Work instructions
Every entry below is to be copied exactly as written.
• • • •
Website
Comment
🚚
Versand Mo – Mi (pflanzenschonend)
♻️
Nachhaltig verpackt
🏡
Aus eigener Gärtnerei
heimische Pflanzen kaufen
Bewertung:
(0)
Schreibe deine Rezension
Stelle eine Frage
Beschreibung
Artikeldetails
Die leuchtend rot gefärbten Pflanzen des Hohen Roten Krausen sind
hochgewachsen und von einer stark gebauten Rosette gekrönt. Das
• • • •
Written reply
Website
Comment
🚚
Versand Mo – Mi (pflanzenschonend)
♻️
Nachhaltig verpackt
🏡
Aus eigener Gärtnerei
heimische Pflanzen kaufen
Bewertung:
(0)
Schreibe deine Rezension
Stelle eine Frage
Beschreibung
Artikeldetails
Die leuchtend rot gefärbten Pflanzen des Hohen Roten Krausen sind
hochgewachsen und von einer stark gebauten Rosette gekrönt. Das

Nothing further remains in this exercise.